Macron’s Priorities for Trump, Tillerson’s Disastrous Tenure

Emmanuel Macron is unlikely to convince the American to stay in the Iran nuclear deal.

Emmanuel Macron is due to meet his American counterpart, Donald Trump, in Washington DC next week. Erik Brattberg and Philippe Le Corre write in The National Interest that he will have four priorities:

  1. Staking out a common stance on Syria.
  2. Preserving European exemptions from Trump’s tariffs by pushing for a transatlantic trade agreement.
  3. Convincing Trump to stay in the Iran nuclear deal.
  4. Changing Trump’s mind on climate change.

#1 seems doable. #2, who knows? Signs for #3 are ominous. White House officials have been leaking to reporters that, this time, Trump is serious about blowing up the nuclear agreement. #4 seems impossible.

Dumping Trump won’t save Republicans

Conor Friedersdorf is skeptical that Trump has fully taken over the Republican Party, arguing in The Atlantic that Republicans will dump him as soon as they start to lose more than gain from supporting him.

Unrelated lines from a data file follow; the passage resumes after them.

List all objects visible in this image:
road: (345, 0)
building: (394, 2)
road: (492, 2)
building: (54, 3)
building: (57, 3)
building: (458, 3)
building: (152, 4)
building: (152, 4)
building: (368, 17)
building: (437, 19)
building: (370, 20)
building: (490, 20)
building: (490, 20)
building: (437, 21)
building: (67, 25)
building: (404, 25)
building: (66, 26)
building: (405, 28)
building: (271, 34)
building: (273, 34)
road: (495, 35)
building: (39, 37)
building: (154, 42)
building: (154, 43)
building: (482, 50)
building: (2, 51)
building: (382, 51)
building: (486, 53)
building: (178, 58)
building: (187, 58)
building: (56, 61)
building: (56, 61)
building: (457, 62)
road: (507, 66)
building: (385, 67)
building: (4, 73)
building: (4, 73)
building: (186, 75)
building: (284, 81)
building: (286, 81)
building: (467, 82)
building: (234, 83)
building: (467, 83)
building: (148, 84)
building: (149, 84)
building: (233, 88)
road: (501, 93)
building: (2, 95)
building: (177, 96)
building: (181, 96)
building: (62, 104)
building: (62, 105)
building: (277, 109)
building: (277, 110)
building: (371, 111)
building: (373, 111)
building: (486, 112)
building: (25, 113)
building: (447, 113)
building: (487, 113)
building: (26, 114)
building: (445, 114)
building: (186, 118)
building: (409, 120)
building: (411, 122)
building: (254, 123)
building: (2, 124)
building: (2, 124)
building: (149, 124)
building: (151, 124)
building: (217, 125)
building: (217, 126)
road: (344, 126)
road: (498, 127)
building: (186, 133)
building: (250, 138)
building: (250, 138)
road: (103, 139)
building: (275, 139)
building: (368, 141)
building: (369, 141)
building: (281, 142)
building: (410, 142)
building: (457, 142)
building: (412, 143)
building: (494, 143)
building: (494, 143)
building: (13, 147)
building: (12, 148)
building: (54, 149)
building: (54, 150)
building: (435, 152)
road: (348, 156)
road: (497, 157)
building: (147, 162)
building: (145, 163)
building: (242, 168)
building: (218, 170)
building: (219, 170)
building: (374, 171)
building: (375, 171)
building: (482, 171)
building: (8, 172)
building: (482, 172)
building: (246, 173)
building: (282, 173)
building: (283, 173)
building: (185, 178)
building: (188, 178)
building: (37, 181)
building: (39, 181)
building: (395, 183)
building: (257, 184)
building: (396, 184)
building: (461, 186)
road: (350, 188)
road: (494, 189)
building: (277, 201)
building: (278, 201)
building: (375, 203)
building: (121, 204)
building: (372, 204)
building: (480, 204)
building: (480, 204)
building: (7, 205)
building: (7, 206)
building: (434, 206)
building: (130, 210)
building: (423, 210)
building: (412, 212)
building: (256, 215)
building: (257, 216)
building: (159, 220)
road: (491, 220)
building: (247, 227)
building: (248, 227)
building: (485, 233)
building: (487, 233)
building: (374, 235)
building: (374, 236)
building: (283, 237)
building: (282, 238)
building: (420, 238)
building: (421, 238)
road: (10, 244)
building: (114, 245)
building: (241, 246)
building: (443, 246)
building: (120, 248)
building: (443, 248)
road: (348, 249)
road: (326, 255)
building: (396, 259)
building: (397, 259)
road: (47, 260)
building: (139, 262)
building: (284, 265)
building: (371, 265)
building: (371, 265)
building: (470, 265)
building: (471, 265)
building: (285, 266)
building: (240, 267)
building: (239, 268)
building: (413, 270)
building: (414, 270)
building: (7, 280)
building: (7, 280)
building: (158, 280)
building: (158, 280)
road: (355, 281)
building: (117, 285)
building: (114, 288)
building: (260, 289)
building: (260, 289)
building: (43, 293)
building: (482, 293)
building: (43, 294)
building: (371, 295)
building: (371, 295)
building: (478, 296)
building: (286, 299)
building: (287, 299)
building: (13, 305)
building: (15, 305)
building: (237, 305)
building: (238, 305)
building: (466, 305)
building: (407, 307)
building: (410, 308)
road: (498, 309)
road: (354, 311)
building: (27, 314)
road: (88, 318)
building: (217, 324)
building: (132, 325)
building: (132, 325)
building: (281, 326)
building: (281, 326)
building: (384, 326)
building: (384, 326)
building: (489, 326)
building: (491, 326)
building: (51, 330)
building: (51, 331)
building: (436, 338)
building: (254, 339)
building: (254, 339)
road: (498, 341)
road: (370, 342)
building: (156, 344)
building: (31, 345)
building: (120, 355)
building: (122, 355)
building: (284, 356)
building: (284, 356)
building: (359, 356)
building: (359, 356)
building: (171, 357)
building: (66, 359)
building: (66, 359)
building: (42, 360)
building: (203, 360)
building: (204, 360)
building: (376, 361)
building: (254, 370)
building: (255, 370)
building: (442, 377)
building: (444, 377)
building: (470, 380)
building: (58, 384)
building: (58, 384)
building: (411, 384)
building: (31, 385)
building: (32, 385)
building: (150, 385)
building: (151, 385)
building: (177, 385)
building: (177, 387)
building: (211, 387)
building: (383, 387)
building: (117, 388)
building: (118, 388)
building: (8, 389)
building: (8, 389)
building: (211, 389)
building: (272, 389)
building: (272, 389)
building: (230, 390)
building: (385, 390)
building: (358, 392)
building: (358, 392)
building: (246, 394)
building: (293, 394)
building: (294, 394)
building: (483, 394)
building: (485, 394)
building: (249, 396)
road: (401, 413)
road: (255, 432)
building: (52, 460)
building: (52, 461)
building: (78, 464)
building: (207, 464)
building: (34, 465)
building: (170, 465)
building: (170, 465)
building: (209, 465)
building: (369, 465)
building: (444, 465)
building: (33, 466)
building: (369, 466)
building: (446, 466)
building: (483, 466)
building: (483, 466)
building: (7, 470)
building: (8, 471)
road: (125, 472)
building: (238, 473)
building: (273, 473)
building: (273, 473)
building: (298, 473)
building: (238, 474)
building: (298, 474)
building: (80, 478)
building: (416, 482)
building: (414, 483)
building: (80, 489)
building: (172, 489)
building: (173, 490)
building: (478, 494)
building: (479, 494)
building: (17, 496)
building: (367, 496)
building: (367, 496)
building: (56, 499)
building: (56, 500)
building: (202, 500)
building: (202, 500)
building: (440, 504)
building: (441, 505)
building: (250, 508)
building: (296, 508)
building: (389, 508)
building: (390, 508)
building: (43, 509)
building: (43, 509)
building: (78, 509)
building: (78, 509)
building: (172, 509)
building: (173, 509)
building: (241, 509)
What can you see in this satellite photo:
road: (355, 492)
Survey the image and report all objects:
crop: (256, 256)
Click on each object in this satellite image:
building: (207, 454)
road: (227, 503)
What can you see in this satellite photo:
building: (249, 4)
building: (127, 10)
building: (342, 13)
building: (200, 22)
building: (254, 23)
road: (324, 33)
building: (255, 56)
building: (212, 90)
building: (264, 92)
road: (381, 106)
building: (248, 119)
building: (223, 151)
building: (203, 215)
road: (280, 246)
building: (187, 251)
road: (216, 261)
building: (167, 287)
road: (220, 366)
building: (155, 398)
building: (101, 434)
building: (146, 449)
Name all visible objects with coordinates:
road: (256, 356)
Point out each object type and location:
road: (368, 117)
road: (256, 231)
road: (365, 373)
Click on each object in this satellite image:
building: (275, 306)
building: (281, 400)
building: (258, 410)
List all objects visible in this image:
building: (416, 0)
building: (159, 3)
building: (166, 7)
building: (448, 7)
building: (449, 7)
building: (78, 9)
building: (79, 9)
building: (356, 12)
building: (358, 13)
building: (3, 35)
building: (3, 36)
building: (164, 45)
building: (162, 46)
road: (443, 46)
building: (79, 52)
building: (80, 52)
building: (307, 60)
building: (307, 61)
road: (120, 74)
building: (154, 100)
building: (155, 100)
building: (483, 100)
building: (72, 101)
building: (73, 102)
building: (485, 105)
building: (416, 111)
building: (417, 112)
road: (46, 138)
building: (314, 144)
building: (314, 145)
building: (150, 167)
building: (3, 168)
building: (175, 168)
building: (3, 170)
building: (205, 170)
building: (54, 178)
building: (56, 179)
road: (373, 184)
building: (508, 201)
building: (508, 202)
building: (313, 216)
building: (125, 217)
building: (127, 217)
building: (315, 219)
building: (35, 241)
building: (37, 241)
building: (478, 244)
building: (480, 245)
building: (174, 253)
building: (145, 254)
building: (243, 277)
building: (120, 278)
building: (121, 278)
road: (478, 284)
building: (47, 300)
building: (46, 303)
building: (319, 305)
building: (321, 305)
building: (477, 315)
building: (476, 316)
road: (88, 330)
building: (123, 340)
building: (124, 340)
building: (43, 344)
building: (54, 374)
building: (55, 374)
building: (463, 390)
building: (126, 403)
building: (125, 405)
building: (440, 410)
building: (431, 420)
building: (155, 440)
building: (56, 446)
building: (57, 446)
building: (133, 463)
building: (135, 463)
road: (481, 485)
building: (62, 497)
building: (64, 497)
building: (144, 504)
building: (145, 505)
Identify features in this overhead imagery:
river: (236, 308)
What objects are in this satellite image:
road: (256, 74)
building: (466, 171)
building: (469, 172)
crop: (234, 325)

The bad news: Dumping Trump won’t get rid of the pathologies that made his rise possible.

Right-wing populism has for years been driven less by ideological consistency than anti-leftist resentment: from Newt Gingrich’s conservative revolution in the 1990s to Iraq War boosterism under George W. Bush to the Tea Party under Barack Obama to white nationalism under Donald Trump.

Republicans will remain vulnerable to takeover by charismatic hucksters without a substantively constructive policy agenda, an ability to successfully govern or a vision for a coalition that transcends ressentiment. And the populist entertainers will keep getting filthy rich in the process.

Tillerson’s disastrous tenure at State

The New Yorker has a damning account of Rex Tillerson’s tenure at the State Department.

From making almost no attempt to get to know his foreign counterparts to going home early on the day the United States bombed Syria while NATO allies were phoning in to get more information to not fighting budget cuts but spending his time feuding with Jared Kushner, the president’s son-in-law, it’s clear Tillerson was — let’s not be beastly on the man — a bad fit for the job.

Weekend reading

  • From alleged Russian interference to warnings about damage to the economy, José Antich refutes eight lies about the Catalan independence movement in El Nacional.
  • Sarah Treul and Rachel Porter write about America’s misguided infatuation with political dilettantes in Vox.
  • Amy Wax and Larry Alexander believe the breakdown of “bourgeois culture” underpins many of America’s social problems. The solution is for the upperclass, which still lives by those values, to preach what they practice.
  • The New York Times reports on the lethal consequences false rumors spread on Facebook can have in Third World countries.
  • In the same newspaper, Amy Chozick reflects on how she became a “de facto instrument of Russian intelligence” by publishing Hillary Clinton emails and speeches Russia released through WikiLeaks.
  • The Economist reports that the suburb is making a comeback as high prices drive Americans out of the cities.